Part of the Code C #

private String getwellformedhtml (String uri,string XPath) ... {
StreamReader sreader = null;
StringWriter sw = null;
Sgmlreader reader = null;
XmlTextWriter writer = null;
Try ... {
if (uri = = String.Empty) uri = "Http://www.XMLforASP.NET";
HttpWebRequest req = (HttpWebRequest) webrequest.create (URI);
HttpWebResponse res = (HttpWebResponse) req. GetResponse ();
Sreader = new StreamReader (res. GetResponseStream ());
reader = new Sgmlreader ();
Reader. DocType = "HTML";
Reader. InputStream = new StringReader (Sreader.readtoend ());
SW = new StringWriter ();
writer = new XmlTextWriter (SW);
writer. formatting = formatting.indented;
//writer. WriteStartElement ("Test");
While (reader. Read ()) ... {
if (reader. NodeType! = xmlnodetype.whitespace) ... {
writer. WriteNode (reader, true);
                    }
                } 
//writer. WriteEndElement ();
if (XPath = = null) ... {
return SW.   ToString ();
} else ... {//filter out nodes from HTML
StringBuilder sb = new StringBuilder ();
XPathDocument doc = new XPathDocument (new StringReader (SW). ToString ()));
XPathNavigator nav = doc. CreateNavigator ();
XPathNodeIterator nodes = nav. Select (XPath);
While (nodes. MoveNext ()) ... {
sb. Append (nodes. Current.value + "");
                    }
return SB. ToString ();
                }
} catch (Exception exp) ... {
writer. Close ();
Reader. Close ();
SW. Close ();
sreader.close ();
return exp. Message;
            }
        }

Contact Us

The content source of this page is from Internet, which doesn't represent Alibaba Cloud's opinion; products and services mentioned on that page don't have any relationship with Alibaba Cloud. If the content of the page makes you feel confusing, please write us an email, we will handle the problem within 5 days after receiving your email.
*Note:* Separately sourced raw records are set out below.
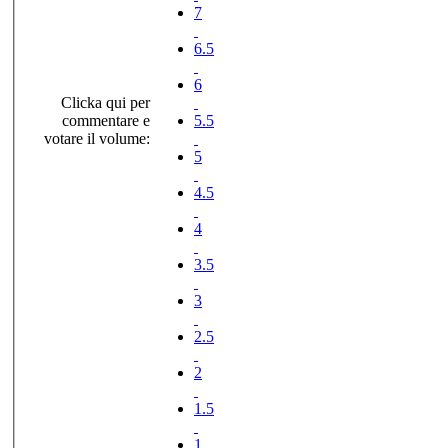
7
6.5
6
Clicka qui per
commentare e
5.5
votare il volume:
5
4.5
4
3.5
3
2.5
2
1.5
1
If you find any instances of plagiarism from the community, please send an email to: info-contact@alibabacloud.com and provide relevant evidence. A staff member will contact you within 5 working days.

A Free Trial That Lets You Build Big!

Start building with 50+ products and up to 12 months usage for Elastic Compute Service

  • Sales Support

    1 on 1 presale consultation

  • After-Sales Support

    24/7 Technical Support 6 Free Tickets per Quarter Faster Response

  • Alibaba Cloud offers highly flexible support services tailored to meet your exact needs.